The launch of Fund IV was announced in May 2018 concurrently with the announcement of the launch of Area One’s Fund V, a fund with a more targeted geographic mission. Fund IV was created with a cornerstone investment of $100 million, and was structured as a 10-year, closed-end fund with a target of C$250 million ($190 million).

Fund IV continues to focus on Area One’s objective of forming meaningful partnerships that bridge the gap between agriculture and equity, offering institutional and accredited investors the opportunity to invest in equity partnerships with Canada’s farmers and farmland, and offering farmers the ability to grow their enterprises through land conversion efforts that have an eye toward sustainability.

Launched in 2011 by siblings Joelle and Benji Faulkner, Canadian private equity firm, Area One Farms creates joint venture partnerships with farming operations looking to expand, but that do not want to take on large amounts of bank debt.
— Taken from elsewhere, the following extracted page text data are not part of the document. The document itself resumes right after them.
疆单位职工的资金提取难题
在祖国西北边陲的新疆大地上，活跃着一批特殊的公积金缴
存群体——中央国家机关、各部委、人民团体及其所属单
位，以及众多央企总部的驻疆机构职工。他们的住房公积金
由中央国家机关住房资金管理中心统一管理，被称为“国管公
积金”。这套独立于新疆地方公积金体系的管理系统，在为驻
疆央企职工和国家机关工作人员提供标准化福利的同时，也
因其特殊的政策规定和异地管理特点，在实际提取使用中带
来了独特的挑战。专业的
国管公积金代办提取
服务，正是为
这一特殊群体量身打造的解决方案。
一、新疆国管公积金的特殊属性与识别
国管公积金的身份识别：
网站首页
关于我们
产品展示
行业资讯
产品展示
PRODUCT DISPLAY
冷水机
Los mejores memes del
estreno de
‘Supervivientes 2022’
“With the earth’s population expected to grow to more than 9 billion in the next few decades, ensuring farmers have the tools they need to provide safe, sustainable, nutritious food has never been more critical,” said Area One Farms President and CEO Joelle Faulkner as a featured professional in “Women to Watch, Celebrating Up and Coming Women in Agribusiness,” published in the Women In Ag Quarterly Journal Vol. 4 Issue 2, 2018.

Focusing on operations that are looking to scale up significantly and rapidly, Area One targets farmers that are looking to double or triple their scale, and for whom private equity is more stable than bank debt.
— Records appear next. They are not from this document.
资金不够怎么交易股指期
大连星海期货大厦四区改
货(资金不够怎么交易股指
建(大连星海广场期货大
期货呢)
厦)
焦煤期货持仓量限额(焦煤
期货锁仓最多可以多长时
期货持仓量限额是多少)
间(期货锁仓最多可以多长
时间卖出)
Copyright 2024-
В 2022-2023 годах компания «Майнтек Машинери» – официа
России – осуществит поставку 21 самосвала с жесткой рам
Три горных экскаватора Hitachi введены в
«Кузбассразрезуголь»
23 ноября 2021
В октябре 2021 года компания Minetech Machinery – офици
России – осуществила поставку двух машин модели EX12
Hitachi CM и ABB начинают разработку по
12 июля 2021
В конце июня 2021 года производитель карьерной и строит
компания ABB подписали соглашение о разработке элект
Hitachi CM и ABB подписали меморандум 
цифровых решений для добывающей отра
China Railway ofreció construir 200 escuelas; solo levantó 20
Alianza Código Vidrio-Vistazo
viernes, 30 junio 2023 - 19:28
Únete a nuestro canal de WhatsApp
Under its “shared-value approach”, a farmer looking to expand might commit 20 percent of the cost of a land acquisition, while Area One would fund the balance of the cost. The firm would then create a joint venture with the farmer, taking an equity stake in the newly acquired land with the intent that the farmers would buy out Area One after 10 years — providing Area One investors with returns on investment while leaving the farmer with a more profitable and larger operation.

Because the newly acquired land is owned through the partnership, there is no mortgage, allowing their farming partners to earn 100 percent of the income and appreciation generated by the investment. The structure also dilutes the risk of expansion for farmers in the face of unpredictable weather, interest rate fluctuation, and more.

“We believe that an operator should always do better working with Area One Farms than they could on their own,” said Joelle Faulkner. “We’re excited to have met this target, and to continue to build strong partnerships with Canadian farmers.”